When’s the last time that your strength workout made you want to jump for joy? Has it kept you continually improving by leaps and bounds?
Okay, enough jumping puns. Let’s get to the point. Plyometrics, or “jump training,” is the hottest trend to replace your monotonous strength training and make working on your fitness fun again. Think about how much fun you had as a kid on the playground, goofing off with your friends. Well, this kind of workout riffs off the movements of childhood games like hopscotch, skipping rope, and jumping jacks.
It’s a great break from the tedium of the same ol’, same ol’ lifting procedures or hamster-like cardio routines. The best thing about plyometrics is that it’s actually fun. But it’s actually also a killer workout: plyometrics is a high intensity, high energy, high payoff workout to help you train for sports that use explosive movements like basketball, volleyball, and tennis. It targets your legs and glutes most, and you can bring in some arm workouts by adding upper-body moves like medicine-ball throws.
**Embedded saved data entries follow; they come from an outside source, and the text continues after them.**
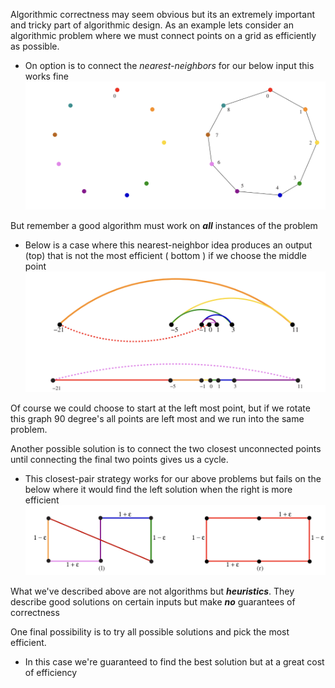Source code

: Algorithmic correctness may seem obvious but its an extremely important and tricky part of algorithmic design.
As an example lets consider an algorithmic problem where we must connect points on a grid as efficiently as possible.
- On option is to connect the *nearest-neighbors* for our below input this works fine
![](Pasted%20image%2020250409221309.png)

But remember a good algorithm must work on ***all*** instances of the problem
* Below is a case where this nearest-neighbor idea produces an output (top) that is not the most efficient ( bottom ) if we choose the middle point
![](Pasted%20image%2020250409221522.png)

Of course we could choose to start at the left most point, but if we rotate this graph 90 degree's all points are left most and we run into the same problem.

Another possible solution is to connect the two closest unconnected points until connecting the final two points gives us a cycle.
* This closest-pair strategy works for our above problems but fails on the below where it would find the left solution when the right is more efficient
  ![](Pasted%20image%2020250409221912.png)

What we've described above are not algorithms but ***heuristics***. They describe good solutions on certain inputs but make ***no*** guarantees of correctness

One final possibility is to try all possible solutions and pick the most efficient.
* In this case we're guaranteed to find the best solution but at a great cost of efficiency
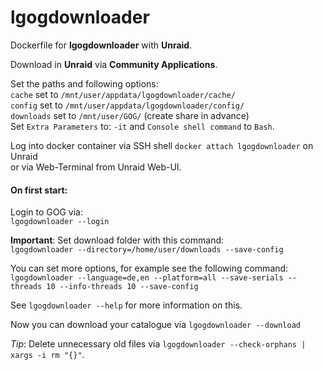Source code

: # lgogdownloader
Dockerfile for **lgogdownloader** with **Unraid**.

Download in **Unraid** via **Community Applications**.

Set the paths and following options: \
`cache` set to `/mnt/user/appdata/lgogdownloader/cache/` \
`config` set to `/mnt/user/appdata/lgogdownloader/config/` \
`downloads` set to `/mnt/user/GOG/` (create share in advance)\
Set `Extra Parameters` to: `-it` and `Console shell command` to `Bash`. 

Log into docker container via SSH shell `docker attach lgogdownloader` on Unraid \
or via Web-Terminal from Unraid Web-UI.
#### On first start:

Login to GOG via: \
`lgogdownloader --login`

**Important**: Set download folder with this command: \
`lgogdownloader --directory=/home/user/downloads --save-config`

You can set more options, for example see the following command: \
`lgogdownloader --language=de,en --platform=all --save-serials --threads 10 --info-threads 10 --save-config`

See `lgogdownloader --help` for more information on this.

Now you can download your catalogue via `lgogdownloader --download` 

*Tip*: Delete unnecessary old files via `lgogdownloader --check-orphans | xargs -i rm "{}"`. 
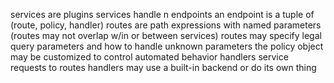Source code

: 
services are plugins
services handle n endpoints
an endpoint is a tuple of (route, policy, handler)
routes are path expressions with named parameters (routes may not overlap w/in or between services)
routes may specify legal query parameters and how to handle unknown parameters
the policy object may be customized to control automated behavior
handlers service requests to routes
handlers may use a built-in backend or do its own thing
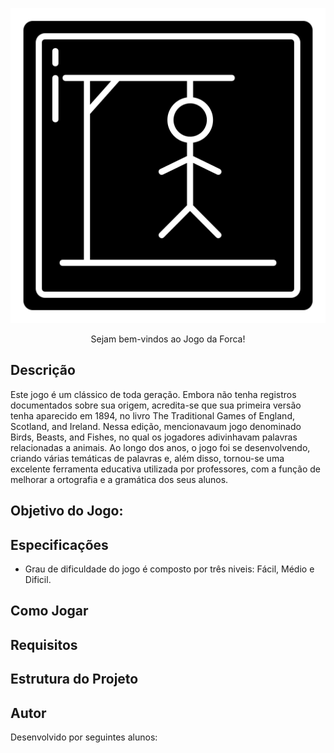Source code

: <p align="center">
  <img src="https://github.com/randalgodoy/JogodaForca/blob/main/jogo-da-forca.png" />
</p>

<p align="center">
Sejam bem-vindos ao Jogo da Forca!
</p>

## Descrição
Este jogo é um clássico de toda geração. Embora não tenha registros documentados sobre sua origem, acredita-se que sua primeira versão tenha aparecido em 1894, no livro The Traditional Games of England, Scotland, and Ireland. Nessa edição, mencionavaum jogo denominado Birds, Beasts, and Fishes, no qual os jogadores adivinhavam palavras relacionadas a animais.
Ao longo dos anos, o jogo foi se desenvolvendo, criando várias temáticas de palavras e, além disso, tornou-se uma excelente ferramenta educativa utilizada por professores, com a função de melhorar a ortografia e a gramática dos seus alunos.

## Objetivo do Jogo:

## Especificações
-  Grau de dificuldade do jogo é composto por três niveis: Fácil, Médio e Dificil. 

## Como Jogar


## Requisitos



## Estrutura do Projeto


## Autor
Desenvolvido por seguintes alunos:

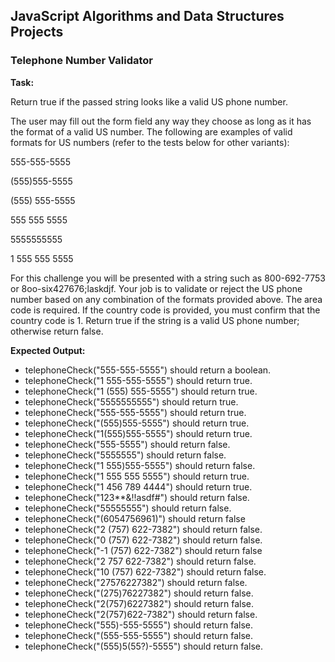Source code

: ## JavaScript Algorithms and Data Structures Projects

### Telephone Number Validator

**Task:**

Return true if the passed string looks like a valid US phone number.

The user may fill out the form field any way they choose as long as it has the format of a valid US number. The following are examples of valid formats for US numbers (refer to the tests below for other variants):

555-555-5555

(555)555-5555

(555) 555-5555

555 555 5555

5555555555

1 555 555 5555

For this challenge you will be presented with a string such as 800-692-7753 or 8oo-six427676;laskdjf. Your job is to validate or reject the US phone number based on any combination of the formats provided above. The area code is required. If the country code is provided, you must confirm that the country code is 1. Return true if the string is a valid US phone number; otherwise return false.


**Expected Output:**
* telephoneCheck("555-555-5555") should return a boolean.
* telephoneCheck("1 555-555-5555") should return true.
* telephoneCheck("1 (555) 555-5555") should return true.
* telephoneCheck("5555555555") should return true.
* telephoneCheck("555-555-5555") should return true.
* telephoneCheck("(555)555-5555") should return true.
* telephoneCheck("1(555)555-5555") should return true.
* telephoneCheck("555-5555") should return false.
* telephoneCheck("5555555") should return false.
* telephoneCheck("1 555)555-5555") should return false.
* telephoneCheck("1 555 555 5555") should return true.
* telephoneCheck("1 456 789 4444") should return true.
* telephoneCheck("123**&!!asdf#") should return false.
* telephoneCheck("55555555") should return false.
* telephoneCheck("(6054756961)") should return false
* telephoneCheck("2 (757) 622-7382") should return false.
* telephoneCheck("0 (757) 622-7382") should return false.
* telephoneCheck("-1 (757) 622-7382") should return false
* telephoneCheck("2 757 622-7382") should return false.
* telephoneCheck("10 (757) 622-7382") should return false.
* telephoneCheck("27576227382") should return false.
* telephoneCheck("(275)76227382") should return false.
* telephoneCheck("2(757)6227382") should return false.
* telephoneCheck("2(757)622-7382") should return false.
* telephoneCheck("555)-555-5555") should return false.
* telephoneCheck("(555-555-5555") should return false.
* telephoneCheck("(555)5(55?)-5555") should return false.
There are tons of benefits to incorporating this kind of training into your workouts. It’s free and requires little to no equipment. You can take the show on the road and hit the park; if you’re feeling shy, you can get your jump on inside your home.
“Plyometrics burns the maximum amount of calories in the shortest amount of time while toning the body from head to toe,” says trainer Roya Siroospour, who created a new Miami plyometrics class.
It was developed in Soviet countries during the Cold War. The leading researcher was a Russian scientist called Yuri Yerkhoshansky. Dr. Yerkhoshansky published on the workout in 1964, but it didn’t take off in America until we saw Russia kicking butt at the Olympics. Americans took notes, revised the exercises, named them plyometrics, and the rest was history.
There are three phases: the eccentric phase involves rapid muscle lengthening movements; the amortization, which is a short amount of resting; and the concentric phase, where muscles are rapidly shortened. The three are repeated as fast as possible, and the goal is to decrease the time between the eccentric and concentric phases as much as you can. For the best workout, you should be focusing not on quantity of jumps, but quality of form.
It’s important to always warm up before exercising, and jump training is no exception. Prep your body by marching in place, jogging in place, stretching, and a few squats.
Here are a few basic plyometric exercises.
Squat jumps: stand with feet shoulder width apart. Squat down and jump as high as possible. Repeat rapidly.
Lateral jumps: place an object next to you that you can jump over. Jump sideways across it and then back again.
Power skipping: Just like as a kid, but with way more power—jump and lift your knees as high as possible and go again.
Box jumps: This is basically the quintessential plyo workout. Stand in front of a box or park bench. Jump onto the object and immediately back down. Repeat the jumps as fast as you can.
Follow the workouts with a cooldown, stretching, and a healthy dose of protein to recover. We recommend a Promax LS bar to regain energy without adding a lot of sugar to your diet.
There are a few points of caution if you’re going to give this workout a shot. It’s not going to strengthen your core at all, so be aware of your goals before changing your fitness routine. If you have any kind of nerve damage or arthritis, unfortunately jump training is a big no-no. It’s an awesome workout for both men and women, but if you’re pregnant, consider it verboten. Your growing belly will throw you off balance, stress your knees and ankles, and make injury very likely.